■ **Goal**
Reproduce word for word the part of the data that opens with the line containing "family: Poaceae" and runs through the end of the data.

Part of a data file
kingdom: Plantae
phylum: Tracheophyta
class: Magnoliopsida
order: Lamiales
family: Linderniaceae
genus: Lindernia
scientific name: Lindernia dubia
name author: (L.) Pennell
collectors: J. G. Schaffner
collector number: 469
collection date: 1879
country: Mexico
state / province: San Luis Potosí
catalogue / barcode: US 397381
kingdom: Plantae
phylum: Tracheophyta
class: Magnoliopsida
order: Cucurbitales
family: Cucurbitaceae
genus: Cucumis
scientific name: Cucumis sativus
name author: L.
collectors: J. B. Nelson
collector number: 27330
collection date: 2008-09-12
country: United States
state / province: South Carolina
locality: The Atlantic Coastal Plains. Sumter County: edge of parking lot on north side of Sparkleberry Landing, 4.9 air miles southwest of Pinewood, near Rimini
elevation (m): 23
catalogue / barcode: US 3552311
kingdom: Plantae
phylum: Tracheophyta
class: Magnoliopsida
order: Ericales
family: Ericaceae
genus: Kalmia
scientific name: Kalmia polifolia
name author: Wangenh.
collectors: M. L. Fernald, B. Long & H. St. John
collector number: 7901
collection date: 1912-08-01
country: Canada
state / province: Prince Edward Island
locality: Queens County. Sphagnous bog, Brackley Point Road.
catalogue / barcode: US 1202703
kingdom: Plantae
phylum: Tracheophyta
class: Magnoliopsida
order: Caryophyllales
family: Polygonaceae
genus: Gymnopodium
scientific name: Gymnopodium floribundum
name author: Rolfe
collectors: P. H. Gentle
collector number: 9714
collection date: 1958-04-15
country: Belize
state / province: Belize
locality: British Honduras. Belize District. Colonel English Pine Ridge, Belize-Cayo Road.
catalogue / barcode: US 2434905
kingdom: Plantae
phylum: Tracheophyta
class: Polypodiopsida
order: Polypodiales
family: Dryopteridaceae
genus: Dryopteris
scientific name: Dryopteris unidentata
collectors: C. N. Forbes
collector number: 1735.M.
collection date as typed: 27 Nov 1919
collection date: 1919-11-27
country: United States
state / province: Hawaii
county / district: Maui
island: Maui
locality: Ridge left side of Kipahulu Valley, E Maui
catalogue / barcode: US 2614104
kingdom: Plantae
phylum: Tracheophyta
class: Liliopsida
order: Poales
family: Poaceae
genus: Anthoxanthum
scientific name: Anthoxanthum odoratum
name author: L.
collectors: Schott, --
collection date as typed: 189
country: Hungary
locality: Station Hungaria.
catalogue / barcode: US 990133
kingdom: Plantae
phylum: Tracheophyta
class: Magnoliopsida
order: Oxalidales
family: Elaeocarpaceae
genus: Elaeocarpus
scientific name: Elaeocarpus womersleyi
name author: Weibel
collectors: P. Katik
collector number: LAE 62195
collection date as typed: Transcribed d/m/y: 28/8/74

■ **Written answer**
family: Poaceae
genus: Anthoxanthum
scientific name: Anthoxanthum odoratum
name author: L.
collectors: Schott, --
collection date as typed: 189
country: Hungary
locality: Station Hungaria.
catalogue / barcode: US 990133
kingdom: Plantae
phylum: Tracheophyta
class: Magnoliopsida
order: Oxalidales
family: Elaeocarpaceae
genus: Elaeocarpus
scientific name: Elaeocarpus womersleyi
name author: Weibel
collectors: P. Katik
collector number: LAE 62195
collection date as typed: Transcribed d/m/y: 28/8/74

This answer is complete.